Signatures of a topological phase transition in a planar Josephson junction

TL;DR

This study demonstrates signatures of a topological phase transition in a planar Josephson junction using an improved epitaxial heterostructure, with observable gap closing and zero-bias conductance peaks indicating potential topological states.

Contribution

The paper presents an experimental investigation of topological phase transition signatures in a planar Josephson junction with an improved design and integrated quantum point contacts.

Findings

Observation of superconducting gap closing and reopening.

Detection of zero-bias conductance peaks at certain conditions.

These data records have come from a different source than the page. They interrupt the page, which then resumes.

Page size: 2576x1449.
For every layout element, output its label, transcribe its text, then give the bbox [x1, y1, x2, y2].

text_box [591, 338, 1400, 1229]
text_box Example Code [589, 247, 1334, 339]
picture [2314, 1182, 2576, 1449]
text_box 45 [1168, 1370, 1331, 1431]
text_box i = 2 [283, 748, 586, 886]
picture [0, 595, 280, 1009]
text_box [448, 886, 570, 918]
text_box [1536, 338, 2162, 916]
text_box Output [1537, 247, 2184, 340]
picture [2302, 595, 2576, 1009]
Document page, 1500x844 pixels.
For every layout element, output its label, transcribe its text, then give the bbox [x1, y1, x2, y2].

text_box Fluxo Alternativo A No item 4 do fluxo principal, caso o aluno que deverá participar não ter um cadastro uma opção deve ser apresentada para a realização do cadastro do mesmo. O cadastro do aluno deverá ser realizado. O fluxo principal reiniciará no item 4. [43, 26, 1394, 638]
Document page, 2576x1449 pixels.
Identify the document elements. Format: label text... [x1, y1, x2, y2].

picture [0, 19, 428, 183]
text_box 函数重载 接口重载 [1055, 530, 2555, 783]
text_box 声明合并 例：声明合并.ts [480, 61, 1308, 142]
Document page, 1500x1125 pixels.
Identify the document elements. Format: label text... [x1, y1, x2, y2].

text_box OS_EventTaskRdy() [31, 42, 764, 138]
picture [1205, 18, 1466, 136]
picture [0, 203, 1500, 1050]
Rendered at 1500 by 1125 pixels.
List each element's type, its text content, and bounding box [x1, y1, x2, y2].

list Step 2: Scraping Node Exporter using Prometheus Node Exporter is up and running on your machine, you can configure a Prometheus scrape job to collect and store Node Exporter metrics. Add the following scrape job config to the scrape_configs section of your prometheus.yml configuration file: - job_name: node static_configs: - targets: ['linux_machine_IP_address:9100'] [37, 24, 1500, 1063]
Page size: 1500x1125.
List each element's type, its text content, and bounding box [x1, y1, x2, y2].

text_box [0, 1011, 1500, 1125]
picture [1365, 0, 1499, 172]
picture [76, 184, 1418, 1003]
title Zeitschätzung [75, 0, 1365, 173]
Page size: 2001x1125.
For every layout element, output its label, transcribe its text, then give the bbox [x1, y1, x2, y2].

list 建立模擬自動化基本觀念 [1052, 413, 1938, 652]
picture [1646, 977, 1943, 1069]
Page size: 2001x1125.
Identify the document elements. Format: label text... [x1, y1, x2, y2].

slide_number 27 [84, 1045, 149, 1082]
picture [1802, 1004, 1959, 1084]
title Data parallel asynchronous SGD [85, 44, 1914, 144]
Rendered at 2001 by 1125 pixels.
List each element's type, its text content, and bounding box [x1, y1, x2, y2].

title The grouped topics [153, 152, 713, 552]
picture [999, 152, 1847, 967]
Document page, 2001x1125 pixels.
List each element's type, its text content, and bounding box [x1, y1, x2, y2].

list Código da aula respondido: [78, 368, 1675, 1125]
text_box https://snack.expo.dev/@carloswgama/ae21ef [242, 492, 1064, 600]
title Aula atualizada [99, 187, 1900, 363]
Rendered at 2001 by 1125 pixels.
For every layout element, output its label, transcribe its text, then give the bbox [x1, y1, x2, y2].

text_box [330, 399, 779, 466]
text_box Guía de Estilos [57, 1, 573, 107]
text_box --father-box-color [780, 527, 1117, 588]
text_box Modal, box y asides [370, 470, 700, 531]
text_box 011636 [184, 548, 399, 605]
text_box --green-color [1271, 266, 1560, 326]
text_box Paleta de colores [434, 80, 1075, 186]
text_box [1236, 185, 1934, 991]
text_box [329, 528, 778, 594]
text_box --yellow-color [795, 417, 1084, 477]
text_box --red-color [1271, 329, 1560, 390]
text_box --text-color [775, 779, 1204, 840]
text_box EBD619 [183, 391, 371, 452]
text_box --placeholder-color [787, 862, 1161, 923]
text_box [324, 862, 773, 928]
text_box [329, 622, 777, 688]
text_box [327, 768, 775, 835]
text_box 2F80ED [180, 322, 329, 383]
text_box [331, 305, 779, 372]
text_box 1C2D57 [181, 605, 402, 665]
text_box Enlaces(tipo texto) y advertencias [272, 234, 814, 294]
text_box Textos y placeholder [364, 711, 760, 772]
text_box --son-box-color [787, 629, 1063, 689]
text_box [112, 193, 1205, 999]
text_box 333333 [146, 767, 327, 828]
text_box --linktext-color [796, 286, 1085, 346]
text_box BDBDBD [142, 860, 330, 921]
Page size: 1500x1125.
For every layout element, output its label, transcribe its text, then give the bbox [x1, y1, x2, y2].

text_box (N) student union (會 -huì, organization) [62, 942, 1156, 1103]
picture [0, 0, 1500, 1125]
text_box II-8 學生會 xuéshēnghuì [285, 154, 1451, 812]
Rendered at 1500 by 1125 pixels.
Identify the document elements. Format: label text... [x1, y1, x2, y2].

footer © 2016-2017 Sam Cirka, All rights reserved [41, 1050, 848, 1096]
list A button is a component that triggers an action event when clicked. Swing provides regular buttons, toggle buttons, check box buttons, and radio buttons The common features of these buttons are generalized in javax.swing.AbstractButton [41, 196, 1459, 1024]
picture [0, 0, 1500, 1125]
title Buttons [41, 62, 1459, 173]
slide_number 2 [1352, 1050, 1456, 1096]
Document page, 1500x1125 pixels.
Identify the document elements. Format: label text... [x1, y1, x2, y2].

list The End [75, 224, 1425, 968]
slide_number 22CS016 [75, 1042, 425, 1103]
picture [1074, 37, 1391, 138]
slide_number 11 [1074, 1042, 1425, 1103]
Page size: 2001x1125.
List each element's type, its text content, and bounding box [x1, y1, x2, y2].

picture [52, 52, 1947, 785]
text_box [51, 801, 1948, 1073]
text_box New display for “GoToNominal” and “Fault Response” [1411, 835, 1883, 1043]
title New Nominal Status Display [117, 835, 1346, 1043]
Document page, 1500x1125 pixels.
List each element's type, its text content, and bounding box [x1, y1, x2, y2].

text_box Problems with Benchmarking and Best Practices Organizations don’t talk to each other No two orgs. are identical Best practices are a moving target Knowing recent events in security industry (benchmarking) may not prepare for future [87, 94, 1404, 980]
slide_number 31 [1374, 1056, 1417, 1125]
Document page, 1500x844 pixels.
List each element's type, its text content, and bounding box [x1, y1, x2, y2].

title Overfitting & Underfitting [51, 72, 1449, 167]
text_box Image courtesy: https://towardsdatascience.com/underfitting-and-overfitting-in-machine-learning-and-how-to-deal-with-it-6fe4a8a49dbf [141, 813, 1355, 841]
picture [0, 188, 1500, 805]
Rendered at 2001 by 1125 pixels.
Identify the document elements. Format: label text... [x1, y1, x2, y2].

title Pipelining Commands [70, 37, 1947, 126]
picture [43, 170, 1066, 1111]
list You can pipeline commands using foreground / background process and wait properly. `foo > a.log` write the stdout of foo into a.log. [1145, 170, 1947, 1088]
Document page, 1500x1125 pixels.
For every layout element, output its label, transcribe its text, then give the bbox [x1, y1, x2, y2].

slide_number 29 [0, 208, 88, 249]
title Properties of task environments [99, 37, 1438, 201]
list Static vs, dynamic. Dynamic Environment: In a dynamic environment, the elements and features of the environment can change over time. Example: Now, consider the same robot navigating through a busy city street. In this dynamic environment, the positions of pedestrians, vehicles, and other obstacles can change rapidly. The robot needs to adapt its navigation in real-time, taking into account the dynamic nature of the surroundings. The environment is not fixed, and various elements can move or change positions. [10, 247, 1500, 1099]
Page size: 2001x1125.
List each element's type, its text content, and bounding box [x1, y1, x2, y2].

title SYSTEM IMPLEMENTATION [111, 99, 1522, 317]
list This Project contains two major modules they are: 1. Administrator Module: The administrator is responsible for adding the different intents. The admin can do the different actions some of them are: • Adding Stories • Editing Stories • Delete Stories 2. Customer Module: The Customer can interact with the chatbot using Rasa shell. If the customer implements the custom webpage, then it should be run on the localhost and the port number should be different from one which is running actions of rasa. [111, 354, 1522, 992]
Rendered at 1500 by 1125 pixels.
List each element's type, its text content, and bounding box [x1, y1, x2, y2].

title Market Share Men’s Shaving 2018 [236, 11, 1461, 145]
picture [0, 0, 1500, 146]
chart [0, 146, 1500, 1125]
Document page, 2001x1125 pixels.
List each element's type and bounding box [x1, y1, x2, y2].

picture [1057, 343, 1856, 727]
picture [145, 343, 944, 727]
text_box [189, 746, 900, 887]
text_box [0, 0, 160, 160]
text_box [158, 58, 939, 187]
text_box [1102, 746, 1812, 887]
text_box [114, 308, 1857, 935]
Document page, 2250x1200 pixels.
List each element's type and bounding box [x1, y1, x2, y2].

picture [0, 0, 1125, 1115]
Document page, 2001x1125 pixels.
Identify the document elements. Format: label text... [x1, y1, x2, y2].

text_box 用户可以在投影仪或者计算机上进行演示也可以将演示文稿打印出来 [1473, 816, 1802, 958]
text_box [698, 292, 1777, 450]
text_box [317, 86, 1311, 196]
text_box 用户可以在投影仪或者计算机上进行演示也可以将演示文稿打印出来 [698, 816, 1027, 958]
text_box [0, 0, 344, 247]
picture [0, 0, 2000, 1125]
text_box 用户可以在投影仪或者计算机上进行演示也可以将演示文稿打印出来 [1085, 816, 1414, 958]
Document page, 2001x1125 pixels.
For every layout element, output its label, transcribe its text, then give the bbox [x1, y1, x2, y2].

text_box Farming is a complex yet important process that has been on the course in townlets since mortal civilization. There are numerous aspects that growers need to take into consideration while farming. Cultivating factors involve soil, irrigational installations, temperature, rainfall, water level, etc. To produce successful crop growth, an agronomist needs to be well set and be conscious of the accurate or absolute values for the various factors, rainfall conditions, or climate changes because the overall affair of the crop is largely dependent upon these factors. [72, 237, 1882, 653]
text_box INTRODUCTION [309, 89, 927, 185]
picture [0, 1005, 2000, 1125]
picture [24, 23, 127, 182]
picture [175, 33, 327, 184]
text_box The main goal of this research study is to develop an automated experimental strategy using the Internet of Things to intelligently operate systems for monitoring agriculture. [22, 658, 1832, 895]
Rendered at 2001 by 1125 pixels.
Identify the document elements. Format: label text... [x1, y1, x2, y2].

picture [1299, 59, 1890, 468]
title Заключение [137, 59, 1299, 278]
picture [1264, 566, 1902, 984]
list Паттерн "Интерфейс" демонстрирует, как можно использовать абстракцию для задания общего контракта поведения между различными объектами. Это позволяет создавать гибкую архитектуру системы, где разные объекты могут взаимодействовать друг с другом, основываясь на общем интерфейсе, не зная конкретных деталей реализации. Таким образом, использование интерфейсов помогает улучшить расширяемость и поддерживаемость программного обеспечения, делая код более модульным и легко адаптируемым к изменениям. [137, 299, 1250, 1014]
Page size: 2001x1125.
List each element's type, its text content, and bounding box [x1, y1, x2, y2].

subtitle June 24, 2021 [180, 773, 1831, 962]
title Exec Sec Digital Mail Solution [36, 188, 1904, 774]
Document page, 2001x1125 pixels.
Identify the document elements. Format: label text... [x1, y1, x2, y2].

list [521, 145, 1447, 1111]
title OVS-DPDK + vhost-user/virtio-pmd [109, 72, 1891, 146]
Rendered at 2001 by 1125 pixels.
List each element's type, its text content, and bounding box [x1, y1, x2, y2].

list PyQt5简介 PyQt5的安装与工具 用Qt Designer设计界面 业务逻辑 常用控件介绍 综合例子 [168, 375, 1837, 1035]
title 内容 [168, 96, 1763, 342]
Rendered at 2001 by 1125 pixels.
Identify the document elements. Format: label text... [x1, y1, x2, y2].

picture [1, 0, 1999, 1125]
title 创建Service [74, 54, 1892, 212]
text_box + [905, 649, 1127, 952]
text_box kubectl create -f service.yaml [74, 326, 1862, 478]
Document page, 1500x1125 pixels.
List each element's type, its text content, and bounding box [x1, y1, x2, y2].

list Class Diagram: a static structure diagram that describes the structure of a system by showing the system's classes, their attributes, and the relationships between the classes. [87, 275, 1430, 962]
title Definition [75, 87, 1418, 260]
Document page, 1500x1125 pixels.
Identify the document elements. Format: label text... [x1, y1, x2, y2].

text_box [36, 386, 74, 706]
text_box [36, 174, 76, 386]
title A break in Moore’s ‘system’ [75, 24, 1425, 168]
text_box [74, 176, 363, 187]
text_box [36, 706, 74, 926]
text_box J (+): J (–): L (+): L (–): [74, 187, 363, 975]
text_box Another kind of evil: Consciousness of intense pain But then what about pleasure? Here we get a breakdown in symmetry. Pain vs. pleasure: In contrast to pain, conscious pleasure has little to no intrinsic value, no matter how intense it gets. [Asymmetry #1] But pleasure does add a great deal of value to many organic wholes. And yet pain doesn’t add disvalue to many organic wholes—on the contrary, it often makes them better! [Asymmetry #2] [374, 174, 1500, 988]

Differences in ZBCP characteristics at the two ends of the junction.

Abstract

A growing body of work suggests that planar Josephson junctions fabricated using superconducting hybrid materials provide a highly controllable route toward one-dimensional topological superconductivity. Among the experimental controls are in-plane magnetic field, phase difference across the junction, and carrier density set by electrostatic gate voltages. Here, we investigate planar Josephson junctions with an improved design based on an epitaxial InAs/Al heterostructure, embedded in a superconducting loop, probed with integrated quantum point contacts (QPCs) at both ends of the junction. For particular ranges of in-plane field and gate voltages, a closing and reopening of the superconducting gap is observed, along with a zero-bias conductance peak (ZBCP) that appears upon reopening of the gap. Consistency with a simple theoretical model supports the interpretation of a topological phase transition. While gap closings and reopenings generally occurred together at the two ends of the junction, the height, shape, and even presence of ZBCPs typically differed between the ends, presumably due to disorder and variation of couplings to local probes.